This is the first stable release of Clear Read API. Clear Read is a service for extracting article text and metadata from a URL. The API takes any article URL as an input and turns it into a full-text XML feed that can be integrated into a third party application. Along with the article text, Clear Read pulls out metadata such as title, description and link. The API uses RESTful calls and responses are formatted in XML and JSON.
- worded by programmableweb.com
Join the Discussion on Hacker News
Turns the following URL into a Full-Text XML/JSON Response:
URL: http://blogs.balsamiq.com/product/2012/02/27/uxstackexchange/
Response:
<rss>
<channel>
<status>success</status>
<item>
<title>Balsamiq ❤ UX.StackExchange.com | Mockups Product Blog</title>
<description>Full Article Text (in encoded HTML)</description>
<link>http://blogs.balsamiq.com/product/2012/02/27/uxstackexchange/</link>
</item>
</channel>
</rss>
Point your App here: http://api.thequeue.org/v1/clear?url=[ArticleURL]&format=[xml/json]
Important: The url query must always come first.
None*. I may add keys in the future. As long as you don't crawl the entire web with this API, feel free to use it.
*Once again, DO NOT crawl the web with this API.
Premium Status: If you enjoy using Clear Read, please consider giving a donation through PayPal or Flattr. Any donations above $10/month will get you Premium Status and I'll do my best to prioritise your support requests.
For any Support or issues please let me know on Twitter (@mmackh) or via Email.
10/27/12: Major new feature: now stripping every inline tag except the essentials (href, alt, title, etc). Added new extraction patterns. Other minor fixes to the code.
9/28/12: Added Google Ad onto the homepage to pay for hosting. This isn't and will not be affecting API endpoints.
9/7/12: Various bug fixes: Improved reliability, better and more extraction patterns, can now handle AJAX blogs from Google and more.
7/18/12: Fixed bug that affected the extraction of some URLs.
7/17/12: Introducing the Toolbox. In case the extraction failed or you need to clear Clear Read's Cache on a particular URL, be sure to visit: Toolbox. Additional fixes: script removal, cleaner html output and inline css stripping.
5/1/12: Fixed Wikipedia extraction. Clarified usage limits.

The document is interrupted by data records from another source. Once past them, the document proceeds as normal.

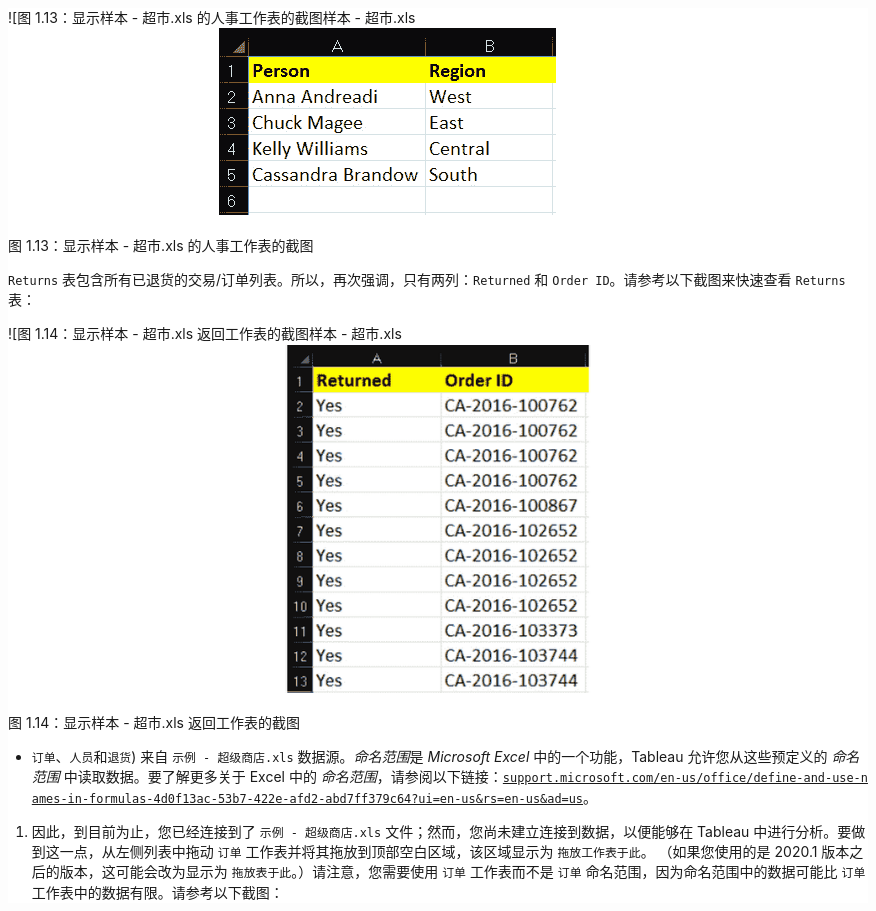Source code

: ![图 1.13：显示样本 - 超市.xls 的人事工作表的截图样本 - 超市.xls![img/B16342_01_13.jpg](img/B16342_01_13.jpg)

图 1.13：显示样本 - 超市.xls 的人事工作表的截图

`Returns` 表包含所有已退货的交易/订单列表。所以，再次强调，只有两列：`Returned` 和 `Order ID`。请参考以下截图来快速查看 `Returns` 表：

![图 1.14：显示样本 - 超市.xls 返回工作表的截图样本 - 超市.xls![img/B16342_01_14.jpg](img/B16342_01_14.jpg)

图 1.14：显示样本 - 超市.xls 返回工作表的截图

+   `订单`、`人员`和`退货`) 来自 `示例 - 超级商店.xls` 数据源。*命名范围*是 *Microsoft Excel* 中的一个功能，Tableau 允许您从这些预定义的 *命名范围* 中读取数据。要了解更多关于 Excel 中的 *命名范围*，请参阅以下链接：[`support.microsoft.com/en-us/office/define-and-use-names-in-formulas-4d0f13ac-53b7-422e-afd2-abd7ff379c64?ui=en-us&rs=en-us&ad=us`](https://support.microsoft.com/en-us/office/define-and-use-names-in-formulas-4d0f13ac-53b7-422e-afd2-abd7ff379c64?ui=en-us&rs=en-us&ad=us)。

1.  因此，到目前为止，您已经连接到了 `示例 - 超级商店.xls` 文件；然而，您尚未建立连接到数据，以便能够在 Tableau 中进行分析。要做到这一点，从左侧列表中拖动 `订单` 工作表并将其拖放到顶部空白区域，该区域显示为 `拖放工作表于此`。 （如果您使用的是 2020.1 版本之后的版本，这可能会改为显示为 `拖放表于此`。）请注意，您需要使用 `订单` 工作表而不是 `订单` 命名范围，因为命名范围中的数据可能比 `订单` 工作表中的数据有限。请参考以下截图：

5/30/12: Complete under the hood rewrite. Invalid URL error has been removed, the only error will now get, is if your parameters are incorrect. I've also made some caching tweaks, improved extraction reliability and javascript removal. Bug related to JSON & XML conversion difference should now be solved. Let me know if you run into anything unusual.
4/28/12: Over a Million Pages extracted since Clear Read API was launched 2 months ago.